La Cruze plaît au Libanais ! Il n’y a qu’à observer les regards approbateurs de certains chauffeurs – au volant de modèles souvent beaucoup plus luxueux et onéreux – et passants pour se rendre compte de l’intérêt suscité.
Jusqu'à cette fameuse Cruze... L'équipe de design a en effet mis un point d'honneur à proposer une ligne sensuelle et particulièrement valorisante pour son conducteur. Plus charismatique, plus racée, plus musclée que sa devancière (selon les marchés, il s'agit de la Lacetti, Nubira, SRV, Optra ou encore Daewoo Nubira), elle gagne aussi en personnalité grâce à l'adoption de la calandre à double étage, nouvelle signature du nœud papillon (ou Bow Tie) depuis l'Aveo.
Équipement royal
Mais qui dit mondial dit low cost... Ce qui n'est également pas le cas de la Cruze !
Puisque là où la Cruze fait fort, c'est au niveau de son équipement, très riche dès la version de base : ABS, jante alu, radio lisant les CD mp3, connection USB, climatisation Climate Cool, double airbag, sièges bi-ton... Rares sont les concessionnaires qui peuvent se vanter d'offrir un équipement de série aussi pléthorique sur leur voiture.
Lors de notre essai, l'américaine a assuré une nouvelle fois l'essentiel et s'en sort avec les honneurs au niveau de la conduite.

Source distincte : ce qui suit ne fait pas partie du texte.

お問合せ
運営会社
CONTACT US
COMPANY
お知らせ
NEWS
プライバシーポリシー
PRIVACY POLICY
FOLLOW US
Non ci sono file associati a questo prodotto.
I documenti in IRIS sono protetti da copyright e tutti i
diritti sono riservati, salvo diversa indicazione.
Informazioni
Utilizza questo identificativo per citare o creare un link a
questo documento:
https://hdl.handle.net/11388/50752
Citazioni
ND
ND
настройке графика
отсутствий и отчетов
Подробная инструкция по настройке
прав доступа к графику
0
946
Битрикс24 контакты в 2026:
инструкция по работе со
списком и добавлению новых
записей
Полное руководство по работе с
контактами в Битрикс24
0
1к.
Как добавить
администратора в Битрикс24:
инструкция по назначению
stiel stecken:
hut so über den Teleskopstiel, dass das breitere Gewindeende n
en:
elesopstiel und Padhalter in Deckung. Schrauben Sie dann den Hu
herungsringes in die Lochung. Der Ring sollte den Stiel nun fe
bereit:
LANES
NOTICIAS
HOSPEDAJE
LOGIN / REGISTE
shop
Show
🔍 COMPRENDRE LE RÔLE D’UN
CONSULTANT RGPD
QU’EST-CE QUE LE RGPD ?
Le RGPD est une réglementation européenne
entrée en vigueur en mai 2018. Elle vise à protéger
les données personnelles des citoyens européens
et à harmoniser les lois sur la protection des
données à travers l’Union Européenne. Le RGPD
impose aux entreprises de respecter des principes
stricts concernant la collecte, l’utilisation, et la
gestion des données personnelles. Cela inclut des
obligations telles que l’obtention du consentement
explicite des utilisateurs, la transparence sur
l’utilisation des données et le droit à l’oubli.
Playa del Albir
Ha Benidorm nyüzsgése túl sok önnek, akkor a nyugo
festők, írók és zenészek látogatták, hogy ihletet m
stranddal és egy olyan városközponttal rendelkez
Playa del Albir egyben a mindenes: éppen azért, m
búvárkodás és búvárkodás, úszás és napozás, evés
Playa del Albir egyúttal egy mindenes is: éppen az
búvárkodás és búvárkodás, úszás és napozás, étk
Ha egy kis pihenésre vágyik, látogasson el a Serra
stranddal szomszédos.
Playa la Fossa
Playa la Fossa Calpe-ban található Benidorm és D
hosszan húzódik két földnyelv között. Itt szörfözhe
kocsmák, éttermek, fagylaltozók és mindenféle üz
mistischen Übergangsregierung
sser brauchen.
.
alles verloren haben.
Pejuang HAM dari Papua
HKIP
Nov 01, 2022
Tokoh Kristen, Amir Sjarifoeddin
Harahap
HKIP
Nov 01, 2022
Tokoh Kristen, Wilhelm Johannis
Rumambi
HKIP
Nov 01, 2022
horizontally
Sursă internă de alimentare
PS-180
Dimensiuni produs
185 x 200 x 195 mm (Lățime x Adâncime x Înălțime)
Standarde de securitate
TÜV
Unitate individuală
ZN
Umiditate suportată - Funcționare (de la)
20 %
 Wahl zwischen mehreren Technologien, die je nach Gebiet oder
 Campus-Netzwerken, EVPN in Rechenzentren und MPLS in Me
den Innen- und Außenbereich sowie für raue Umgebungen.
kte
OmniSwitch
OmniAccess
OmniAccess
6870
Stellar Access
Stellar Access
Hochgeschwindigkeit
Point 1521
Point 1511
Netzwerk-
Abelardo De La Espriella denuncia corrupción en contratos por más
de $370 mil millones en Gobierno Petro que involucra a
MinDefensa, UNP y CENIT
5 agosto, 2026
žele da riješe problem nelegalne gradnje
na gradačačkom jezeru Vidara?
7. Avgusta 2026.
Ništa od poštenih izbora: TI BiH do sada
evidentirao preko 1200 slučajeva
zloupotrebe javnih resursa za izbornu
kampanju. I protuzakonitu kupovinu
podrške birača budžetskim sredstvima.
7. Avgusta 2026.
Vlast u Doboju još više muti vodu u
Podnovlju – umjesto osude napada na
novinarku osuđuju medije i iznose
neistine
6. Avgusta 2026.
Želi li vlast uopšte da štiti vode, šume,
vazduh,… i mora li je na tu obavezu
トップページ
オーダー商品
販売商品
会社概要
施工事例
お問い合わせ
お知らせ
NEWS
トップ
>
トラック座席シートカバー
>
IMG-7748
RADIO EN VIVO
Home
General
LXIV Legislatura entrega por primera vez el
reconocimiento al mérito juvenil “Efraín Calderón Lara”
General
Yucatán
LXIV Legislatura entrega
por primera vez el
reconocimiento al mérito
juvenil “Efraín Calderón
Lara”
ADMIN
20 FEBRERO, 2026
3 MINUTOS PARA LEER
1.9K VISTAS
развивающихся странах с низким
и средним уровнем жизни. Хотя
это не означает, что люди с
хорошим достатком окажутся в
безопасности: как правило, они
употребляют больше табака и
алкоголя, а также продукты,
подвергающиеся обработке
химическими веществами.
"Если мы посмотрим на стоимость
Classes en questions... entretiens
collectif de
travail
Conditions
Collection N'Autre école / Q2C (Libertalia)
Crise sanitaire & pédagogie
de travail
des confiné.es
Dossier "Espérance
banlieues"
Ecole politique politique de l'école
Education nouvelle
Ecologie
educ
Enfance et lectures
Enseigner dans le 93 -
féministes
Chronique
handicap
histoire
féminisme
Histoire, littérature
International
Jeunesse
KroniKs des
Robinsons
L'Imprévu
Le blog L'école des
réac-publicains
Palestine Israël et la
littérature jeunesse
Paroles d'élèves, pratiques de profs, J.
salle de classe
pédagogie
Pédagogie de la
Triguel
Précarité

Animé par un 1,8 litre de 141 ch disposant d'un calage variable de distribution à l'admission et à l'échappement (VVT) couplé à une boîte de vitesses tiptronic à 6 rapports, la Cruze est fortement typée « confort ». Elle filtre les imperfections de la chaussée avec beaucoup d'aisance et il fait vraiment bon être à son volant, d'autant que sa bonne insonorisation permet de voyager dans un certain calme. Sa tenue de cap est qui plus de qualité, nul besoin par conséquent de rectifier en permanence la trajectoire lors des longues lignes droites.
Par contre, il ne faut pas trop en demander au niveau du dynamisme. Dès que le ton monte (sur routes sinuées par exemple), la Cruze n'aime pas trop être brusquée. Rien de dangereux toutefois.